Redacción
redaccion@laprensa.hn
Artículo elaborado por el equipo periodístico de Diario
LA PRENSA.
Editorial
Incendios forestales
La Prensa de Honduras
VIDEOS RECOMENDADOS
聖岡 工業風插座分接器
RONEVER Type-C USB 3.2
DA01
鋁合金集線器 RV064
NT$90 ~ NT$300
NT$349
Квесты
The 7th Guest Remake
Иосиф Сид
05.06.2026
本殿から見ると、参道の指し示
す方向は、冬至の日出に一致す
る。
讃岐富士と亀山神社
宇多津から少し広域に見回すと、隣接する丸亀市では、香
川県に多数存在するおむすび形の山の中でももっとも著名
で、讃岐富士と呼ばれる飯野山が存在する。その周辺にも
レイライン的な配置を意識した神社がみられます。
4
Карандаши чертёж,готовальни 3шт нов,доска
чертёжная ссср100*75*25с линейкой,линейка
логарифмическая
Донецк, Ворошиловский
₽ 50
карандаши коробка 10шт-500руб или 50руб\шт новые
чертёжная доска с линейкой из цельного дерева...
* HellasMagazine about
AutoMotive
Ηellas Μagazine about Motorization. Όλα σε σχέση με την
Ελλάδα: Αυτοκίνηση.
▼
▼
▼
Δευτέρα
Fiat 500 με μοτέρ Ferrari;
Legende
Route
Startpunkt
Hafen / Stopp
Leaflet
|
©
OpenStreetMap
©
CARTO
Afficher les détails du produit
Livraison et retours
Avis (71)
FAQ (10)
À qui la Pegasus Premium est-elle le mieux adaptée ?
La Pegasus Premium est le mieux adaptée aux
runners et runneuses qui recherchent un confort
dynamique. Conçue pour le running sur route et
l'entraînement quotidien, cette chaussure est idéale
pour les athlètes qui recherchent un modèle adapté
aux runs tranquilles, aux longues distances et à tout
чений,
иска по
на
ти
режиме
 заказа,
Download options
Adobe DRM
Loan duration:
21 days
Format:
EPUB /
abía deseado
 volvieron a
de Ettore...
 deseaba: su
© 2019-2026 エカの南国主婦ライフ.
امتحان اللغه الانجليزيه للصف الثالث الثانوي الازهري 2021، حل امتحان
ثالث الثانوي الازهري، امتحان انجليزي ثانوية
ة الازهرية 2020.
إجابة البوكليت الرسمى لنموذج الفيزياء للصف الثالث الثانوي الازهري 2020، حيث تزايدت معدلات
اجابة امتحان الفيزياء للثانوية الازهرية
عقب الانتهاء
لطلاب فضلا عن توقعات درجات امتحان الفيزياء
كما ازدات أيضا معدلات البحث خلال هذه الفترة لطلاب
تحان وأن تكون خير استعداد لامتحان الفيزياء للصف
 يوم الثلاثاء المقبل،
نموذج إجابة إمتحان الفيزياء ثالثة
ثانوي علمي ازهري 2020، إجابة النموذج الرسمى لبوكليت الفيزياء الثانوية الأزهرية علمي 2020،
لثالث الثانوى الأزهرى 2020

#### Exercise
Set out everything from the start of the records down to and including the line that contains "لطلاب فضلا عن توقعات درجات امتحان الفيزياء" as a numbered list, leaving out blank lines.

#### Exercise solution
1. Redacción
2. redaccion@laprensa.hn
3. Artículo elaborado por el equipo periodístico de Diario
4. LA PRENSA.
5. Editorial
6. Incendios forestales
7. La Prensa de Honduras
8. VIDEOS RECOMENDADOS
9. 聖岡 工業風插座分接器
10. RONEVER Type-C USB 3.2
11. DA01
12. 鋁合金集線器 RV064
13. NT$90 ~ NT$300
14. NT$349
15. Квесты
16. The 7th Guest Remake
17. Иосиф Сид
18. 05.06.2026
19. 本殿から見ると、参道の指し示
20. す方向は、冬至の日出に一致す
21. る。
22. 讃岐富士と亀山神社
23. 宇多津から少し広域に見回すと、隣接する丸亀市では、香
24. 川県に多数存在するおむすび形の山の中でももっとも著名
25. で、讃岐富士と呼ばれる飯野山が存在する。その周辺にも
26. レイライン的な配置を意識した神社がみられます。
27. 4
28. Карандаши чертёж,готовальни 3шт нов,доска
29. чертёжная ссср100*75*25с линейкой,линейка
30. логарифмическая
31. Донецк, Ворошиловский
32. ₽ 50
33. карандаши коробка 10шт-500руб или 50руб\шт новые
34. чертёжная доска с линейкой из цельного дерева...
35. * HellasMagazine about
36. AutoMotive
37. Ηellas Μagazine about Motorization. Όλα σε σχέση με την
38. Ελλάδα: Αυτοκίνηση.
39. ▼
40. ▼
41. ▼
42. Δευτέρα
43. Fiat 500 με μοτέρ Ferrari;
44. Legende
45. Route
46. Startpunkt
47. Hafen / Stopp
48. Leaflet
49. |
50. ©
51. OpenStreetMap
52. ©
53. CARTO
54. Afficher les détails du produit
55. Livraison et retours
56. Avis (71)
57. FAQ (10)
58. À qui la Pegasus Premium est-elle le mieux adaptée ?
59. La Pegasus Premium est le mieux adaptée aux
60. runners et runneuses qui recherchent un confort
61. dynamique. Conçue pour le running sur route et
62. l'entraînement quotidien, cette chaussure est idéale
63. pour les athlètes qui recherchent un modèle adapté
64. aux runs tranquilles, aux longues distances et à tout
65. чений,
66. иска по
67. на
68. ти
69. режиме
70.  заказа,
71. Download options
72. Adobe DRM
73. Loan duration:
74. 21 days
75. Format:
76. EPUB /
77. abía deseado
78.  volvieron a
79. de Ettore...
80.  deseaba: su
81. © 2019-2026 エカの南国主婦ライフ.
82. امتحان اللغه الانجليزيه للصف الثالث الثانوي الازهري 2021، حل امتحان
83. ثالث الثانوي الازهري، امتحان انجليزي ثانوية
84. ة الازهرية 2020.
85. إجابة البوكليت الرسمى لنموذج الفيزياء للصف الثالث الثانوي الازهري 2020، حيث تزايدت معدلات
86. اجابة امتحان الفيزياء للثانوية الازهرية
87. عقب الانتهاء
88. لطلاب فضلا عن توقعات درجات امتحان الفيزياء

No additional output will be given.